Cake pops seem to be everywhere now … I see them on blogs, in magazines, in bakeries, and at markets. While I always thought they were super cute, I’m not a huge baker so I didn’t have any type of urge to try my hand. Plus, they looked difficult and time-consuming (i.e. scary) to this bake-phobe cook!
This weekend, however, the urge to bake just hit me. This is our first year in a house, with a yard, in a neighborhood … and our neighborhood is really festive! Running around the neighborhood I love seeing the pumpkins at the doors, autumn wreaths, ghosts and goblins of the yard, Halloween lights, and that amazing fake spider web wrapped around fences, trees, and doors. Holidays are great, but something about being in our home makes me feel more festive than ever and I want to decorate, bake, and create something fabulous for all the holidays coming up. Not that any of that was impossible in the condos and apartments we used to live in, but I think having grown up in a traditional neighborhood with big yards and holiday decoration has made me more attached to that type of environment. Now that my husband and I (oh, it’s our 3rd anniversary today!) have our own house and yard we both seem to be excited about the holidays and the traditions we create together. And yes, that is the long rambling story of how my holiday sentiment led to Halloween cake pops! 🙂
The recipe I used is from Better Homes and Gardens and when I saw how simple cake pops really are to make, I couldn’t resist!
*Some notes on preparation:
- I made pretty large balls that fit nicely in normal sized baking cups. You can make smaller ones to fit in the mini baking cups if you prefer. One recipe made 18 large cake pops.
- I couldn’t find pop sticks so I improvised using orange straws that I cut off – they seemed to work fine but were a little flimsy when I was coating. Once they were coated and set, they held up fine.
- The recipe called for candy coating – I prefer real chocolate, but once I began to coat I figured out why the coating was called for – chocolate is much thicker and makes coating a bit more difficult. However, with a little effort they came out fine and the chocolate coating was divine. I used 6 oz. blocks of white and milk chocolate (covered about 8 pops with each block) so if you use chocolate, I suggest melting in that increment so the chocolate stays warm, smooth, and easy to coat during the coating and decorating process.
- 1 box moist cake mix (any flavor, I used Moist Deluxe White)
- 1 cup frosting (any flavor, I used Whipped Cream Cheese flavor)
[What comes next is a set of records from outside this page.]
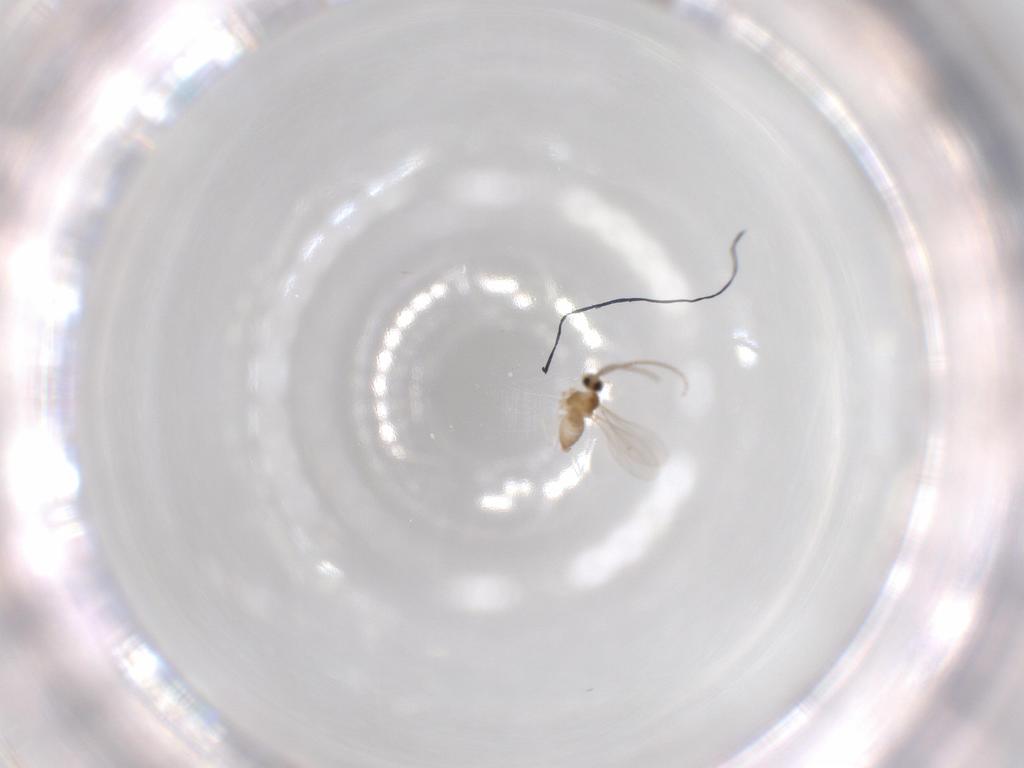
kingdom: Animalia
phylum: Arthropoda
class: Insecta
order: Diptera
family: Cecidomyiidae
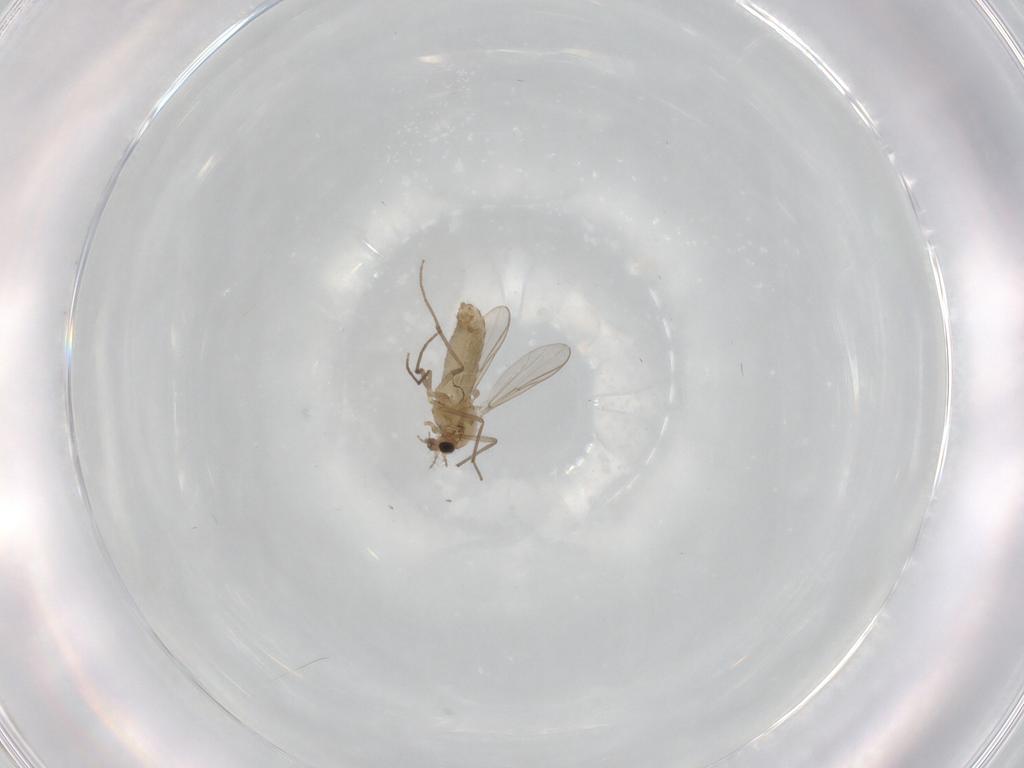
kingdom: Animalia
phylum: Arthropoda
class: Insecta
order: Diptera
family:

- ~18 oz. chocolate or candy coating (see note above, I used 6 oz. blocks and melted in increments)
- Decorating sprinkles/candy
- Pop sticks
- Baking cups
Prepare any flavor cake mix according to the package instructions. Let cool and crumble in a large mixing bowl.
Add the frosting and beat with a mixer on low until blended. Form into small balls and insert the pop stick into one end. Place on a tray and let set in the freezer for about 30 minutes to an hour.
Once the pops have set, melt your chocolate or candy coating. I use a double boiler (glass bowl set over simmering water), you can also heat in the microwave if that works for you. If you use the microwave, heat on low power, in increments so you don’t burn the chocolate.
Next, carefully dip your pops in the chocolate (or candy coating) and use a spoon to cover the pop completely. I also twirled mine a bit to get the excess to come off and smooth the surface. If you use chocolate, (see note above), it will take a little more time to coat because the chocolate is thick. Once covered, sprinkle with your decorating sugar/sprinkles or press chocolate chips, candy pieces, raisins, etc. into the wet chocolate to decorate.
Place in baking cups and set in the fridge, standing up on a tray, so the chocolate cools and hardens. For storage, place in a container and store in the fridge.